# My very needy dog



## nolefan (Nov 6, 2009)

Cervantes said:


> Hi everybody, ...Our golden Marley is about 17 months old. She has been through training as a puppy, (we continue to use it still *but should probably go for more*). She is walked twice a day, goes weekly to a doggy daycare so she can run all day, and we throw the ball for her every day. My kids also play with her every day.....


You've answered your own question. Your dog is still a puppy and needs more obedience training and work. Some Goldens are puppies for close to 3 years. They need daily aerobic exercise that leaves them panting and tired, leash walking will not do it and unless your kids are playing with her for a 20 minute stretch, it's probably not doing much. 

Your dog needs structure and more obedience work, keep her on leash so that she can't practice the rude unruly behavior. She needs to learn things that help her develop self control and a good trainer can help you with these exercises. You can also search youtube kikopup for learning "go to place" "leave it" and "settle" another useful thing is to teach a formal retrieve where you have a special retrieving bumper that is only for retrieving and nothing else. She has to return to your side and sit still at your heel to earn another retriever. THen she doesn't get to retrieve until you release her to fetch. YOu can also teach her to wait in a down/stay while you fix her meals. Your children should be able to put her in down/stay and fix her bowl while she waits, then set the bowl on the ground next to her and she shouldn't move until they give her the release command. THese are things that will help her build the self control to stop tackling everyone she meets. IT will take time and patience on your part but it's necessary.

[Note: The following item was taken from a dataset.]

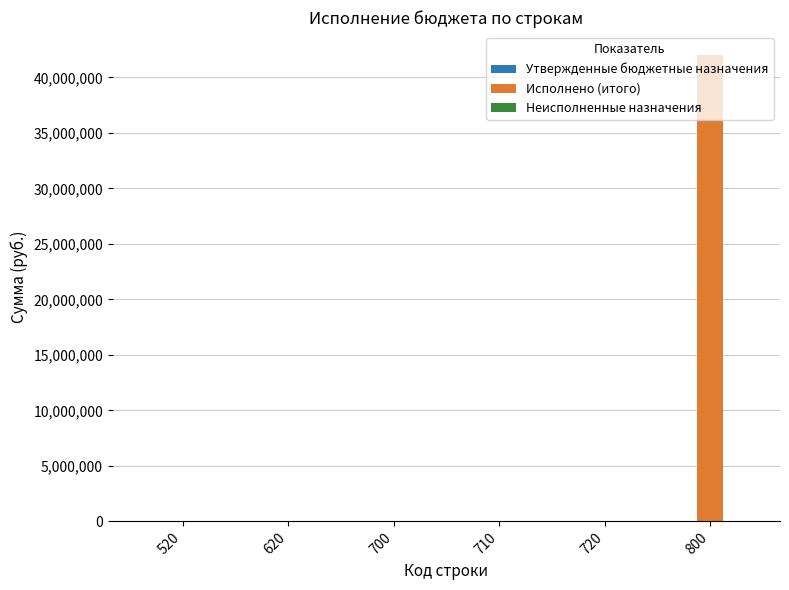

Count the number of data series in this chart.

1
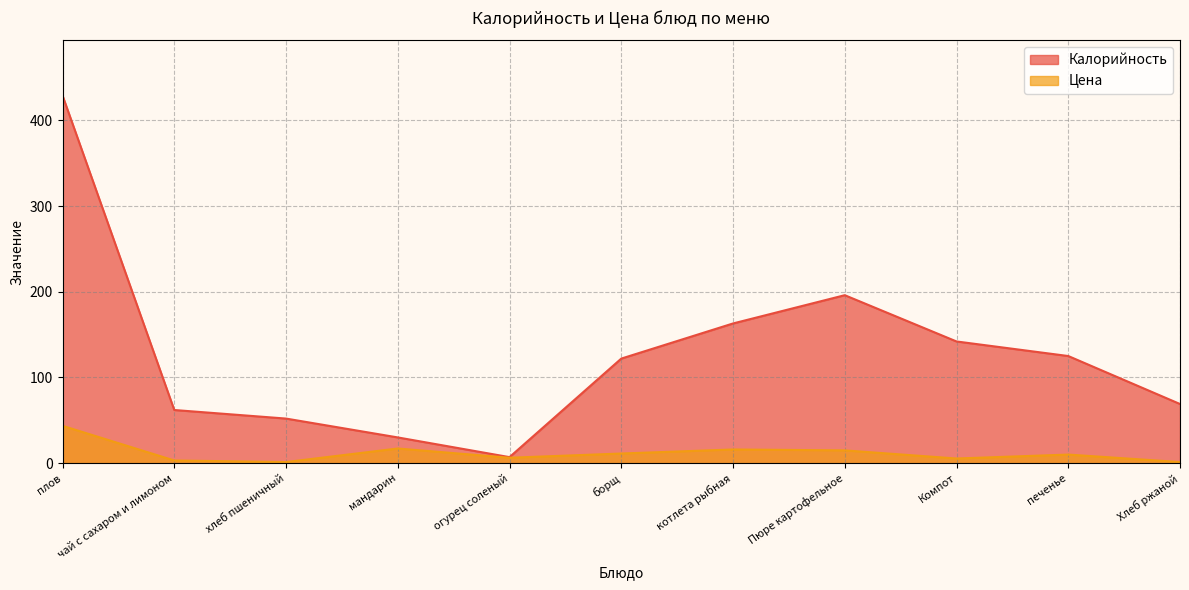

What is the value of the Калорийность point at the 7th from the left?

163.0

ANd your instincts are correct: under no circumstances should you bring home another dog until Marley's obedience training is much more solid and she is a little older, maybe more like 3 years old if you work very hard. Otherwise you are correct, it will be mass chaos.


----------



## Wicky (Aug 27, 2015)

Hi and welcome!
She does sound anxious or at the very least that she cannot relax. I think you are correct when you say you probably need to attend more training classes. Also if she is only getting a chance to run around off leash once a week that is likely not enough to burn off her energy. Could you find an enclosed field to take her to where she could run around for an hour or so every day. Another dog as you said will not help.
You should probably provide more opportunity for her to do calming activities - I would give her the long lasting chews or Kong every day- something that lasts at least an hour. You can use a portion of her evening meal to fill a Kong for example. The more she gets into the habit of being calm the better. I find the AbsoluteDogs videos on Facebook really helpful and they did one recently on increasing calmness. 
You can also teach her to settle on mat http://www.dogsandbabieslearning.com/wp-content/uploads/2012/04/Relax_on_a_mat.pdf unfortunately telling her to chill and lie down all the time may actually be doing the opposite.
Do you do short training sessions every day? I’m taking 5-10min a couple times a day. This can help mentally tire her. This can be reinforcing the basics sit, stand, down, stay or teaching a new trick etc
It won’t happen overnight but finding a good training class and doing things that promote calmness and impulse control will help. This means you will be able to get out and about with her which also helps.


----------



## Gleepers (Apr 20, 2016)

Penny is 2. We are still working on house guests but after the initial happy freak out she is starting to settle a lot. We used a leash (still do) and essentially keep her contained and then work on sitting with a lot of treats. The calmer she gets the closer we let her get. Takes a lot of consistent repetitive work. 
If you are short on guests the Mormons work great for this. When they knock, let them in and agree to regular meetings to “learn all about it). Then politely listen while you work on the dog the whole time. 

For walks we had to make sure that every time someone approached we put her in a nice close heal. Again requires a lot of practice but she is really good now unless someone makes eye contact and speaks directly to her. 

I’m sure there are other good methods out there too 
Good luck


----------